Tomato Basil Soup and Grilled Cheese Croutons

This is cozy, cheesy, comforting goodness. The half & half in the soup is optional, you can omit if you’re dairy-free or trying to cut back on calories. I’d recommend adding it because it’s a small amount relative to the quantity of the soup (and half & half is a lot lighter than most recipes using heavy cream), and it adds that extra bit of creamy, velvety goodness.

This makes a big ol’ batch of soup because I love leftovers and it freezes extremely well. The soup makes enough for approximately 6-8 servings, but you could easily cut the recipe in half. The grilled cheese croutons serve somewhere between 2-4 depending on how many croutons you want (and I want a whole sandwich worth of croutons).

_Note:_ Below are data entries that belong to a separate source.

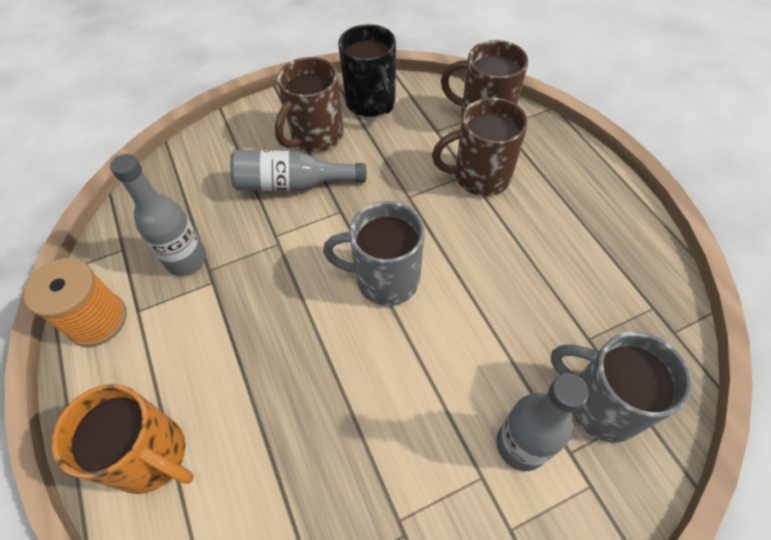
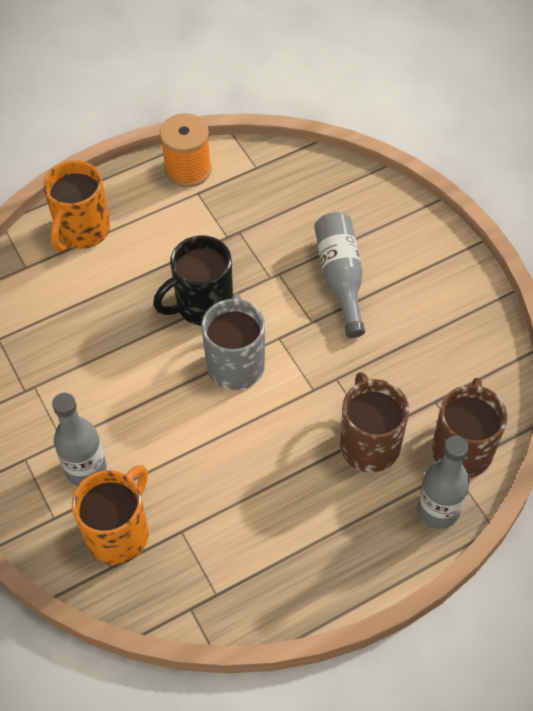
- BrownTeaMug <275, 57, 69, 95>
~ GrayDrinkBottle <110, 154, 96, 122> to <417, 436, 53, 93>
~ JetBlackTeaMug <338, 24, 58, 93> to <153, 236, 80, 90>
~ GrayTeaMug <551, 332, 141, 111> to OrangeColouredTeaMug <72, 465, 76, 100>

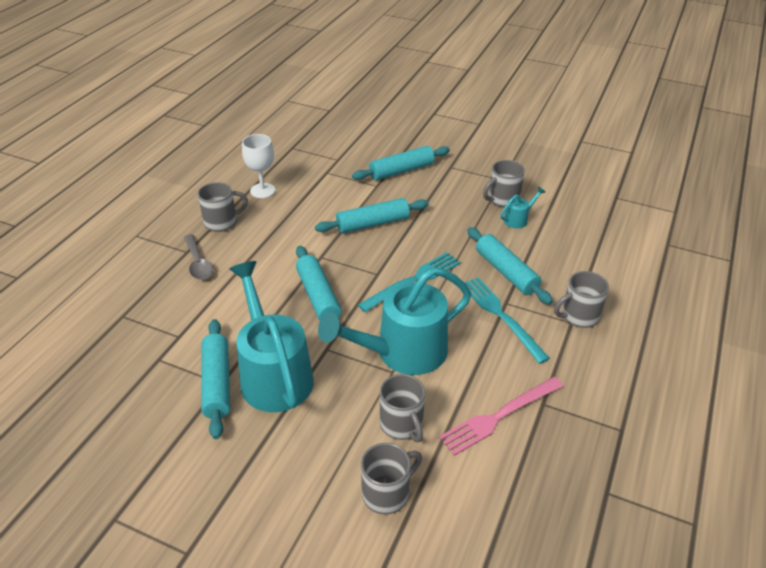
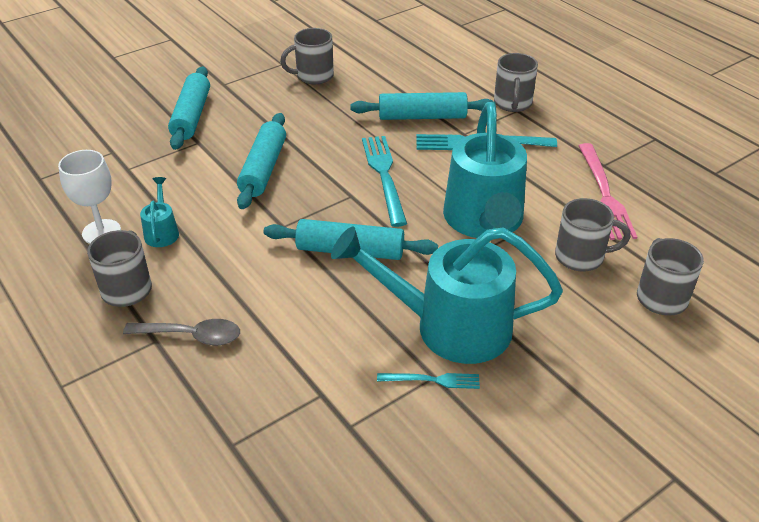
~ AquaWateringPot <500, 186, 45, 42> to <140, 177, 39, 70>
~ AquaPastryRoller <201, 319, 29, 120> to AquaTableFork <377, 373, 103, 16>
~ GrayTeaMug <483, 160, 42, 47> = <280, 28, 54, 56> 75 degrees clockwise

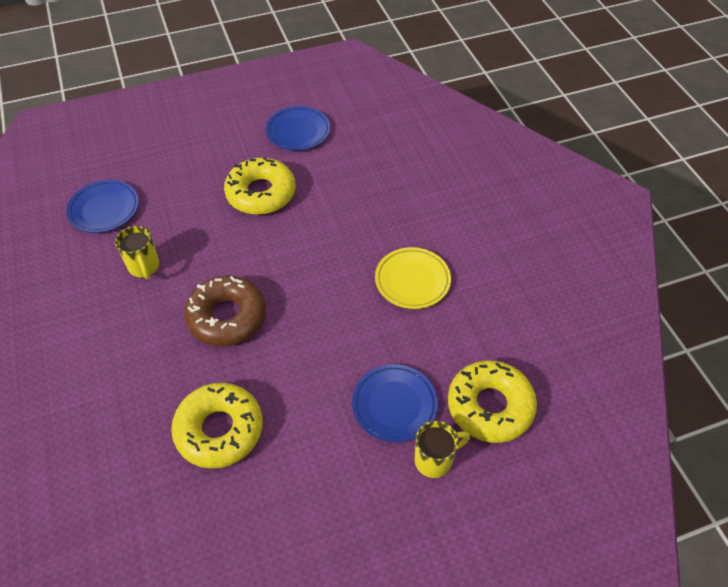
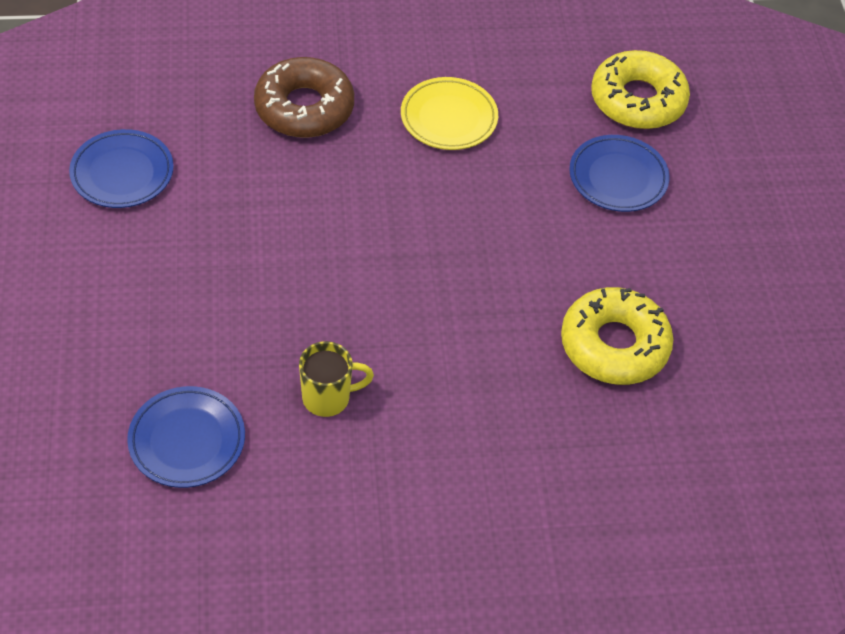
- YellowDoughnut <224, 157, 71, 58>
- YellowTeaMug <415, 421, 55, 57>
~ BrownDoughnut <184, 275, 82, 72> to <254, 57, 100, 81>

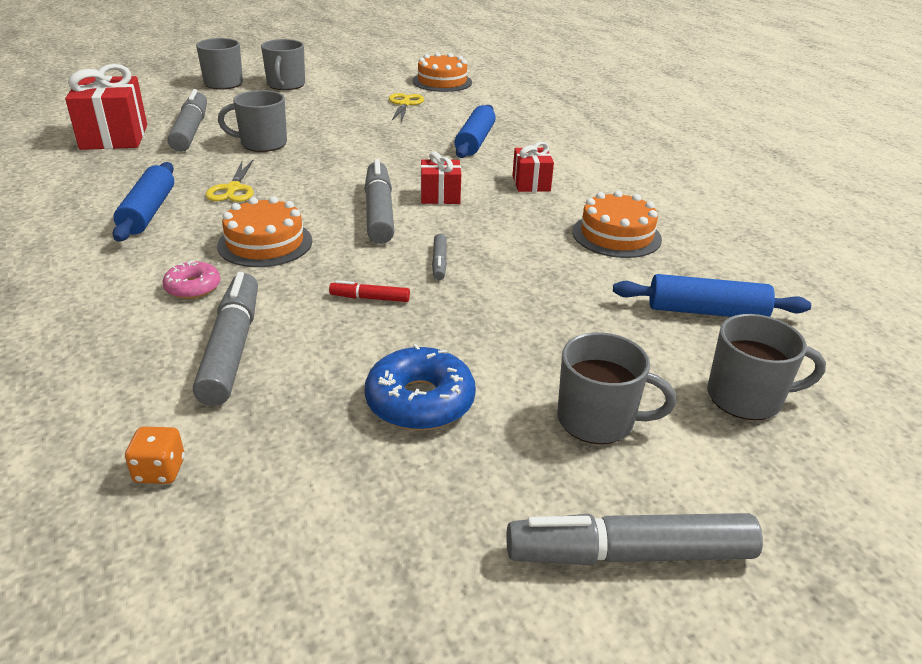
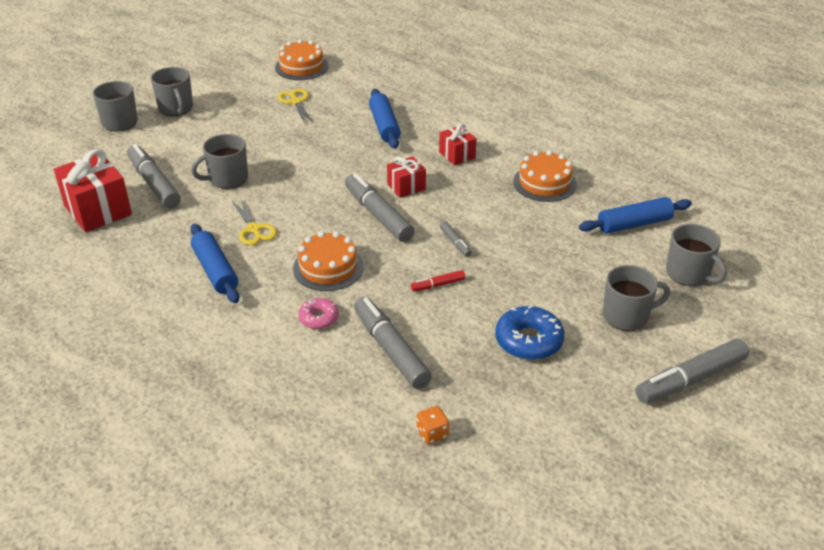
~ GrayTeaMug <707, 314, 119, 106> = <666, 224, 61, 62> 75 degrees clockwise

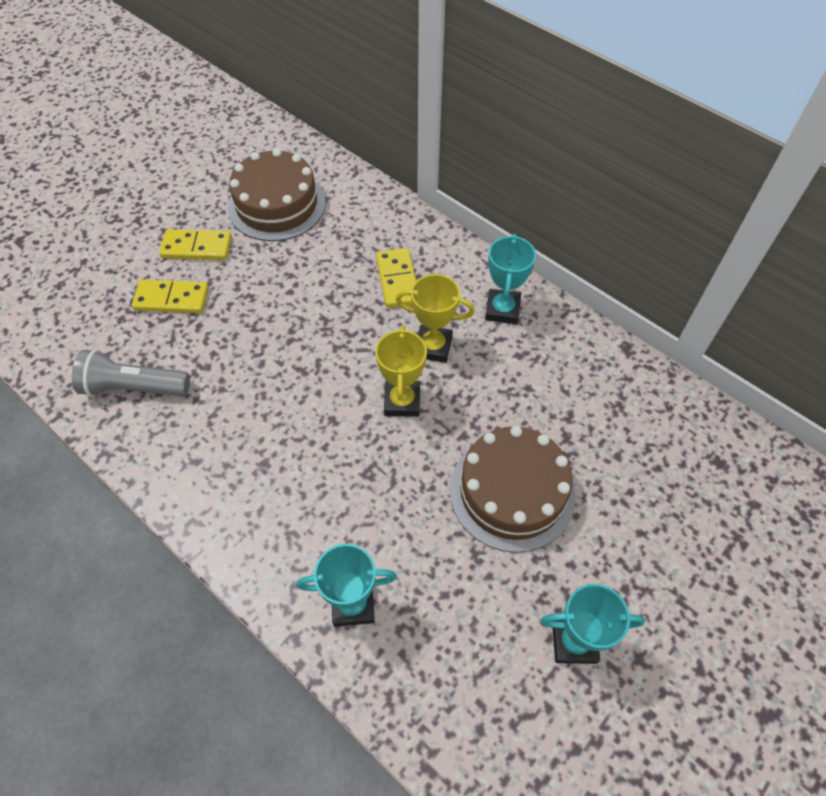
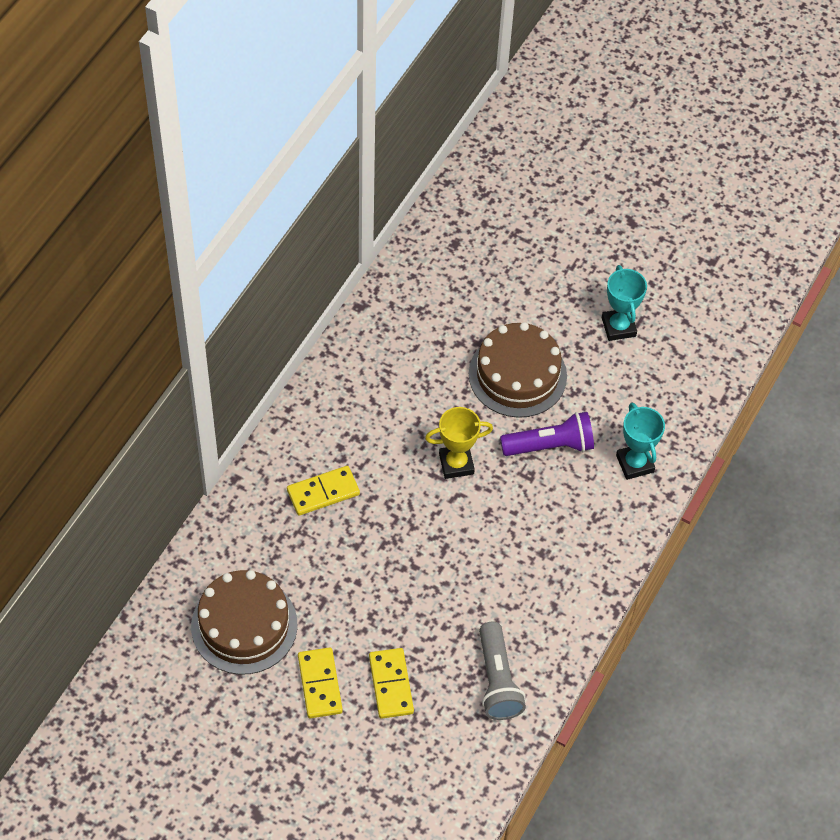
- YellowTrophy <396, 274, 79, 89>
- AquaTrophy <485, 234, 51, 90>
+ RoyalPurpleFlashlight <500, 412, 94, 44>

For the tomato basil soup:

  • 4 28-oz cans peeled San Marzano tomatoes
  • 1 large white or yellow onion, quartered
  • 3 tbsp salted butter
  • 1 tbsp dried oregano
  • 5 cloves garlic, smashed
  • Handful of fresh basil leaves
  • 1 tsp red pepper flakes (or more, depending on spice preference)
  • 1 cup half & half (optional)
  • Fine sea salt
  • 1 tbsp chives, finely chopped, for garnish

For the grilled cheese croutons:

  • 2 tbsp butter, softened
  • 4 slices white bread
  • 2 slices american cheese
  • 2 oz shredded cheddar cheese


  1. In a large dutch oven or stockpot, add the tomatoes, onion, butter, oregano, garlic, basil, and red pepper flakes. Bring to a boil while stirring occasionally, and using a wooden spoon to break up the tomatoes into smaller pieces. Reduce the heat to low, cover the pot with a lid, and simmer for 45-60 minutes.
  2. Puree with an immersion blender (alternatively, you can use a blender, working in batches). Stir in the half & half (if using). Season to taste with salt (I typically start with 1 tsp and go from there). Cover the soup with the lid and keep warm while you make the grilled cheese croutons.
  3. Heat a grill pan or a nonstick skillet over medium heat. Spread the butter over one side of each bread slice (approx 1/2 tbsp per slice of bread). Turn the slices over and top each of two of the slices with a slice of american cheese and half of the shredded cheddar. Place the remaining two slices of bread on top, buttered side up. Transfer the sandwich to the pan and grill until the bread is toasted and golden and the cheese is melted. Let cool for a few minutes and cut into cubes.
  4. Ladle the soup into the bowls, top with the grilled cheese croutons and a sprinkle of chives, and enjoy immediately.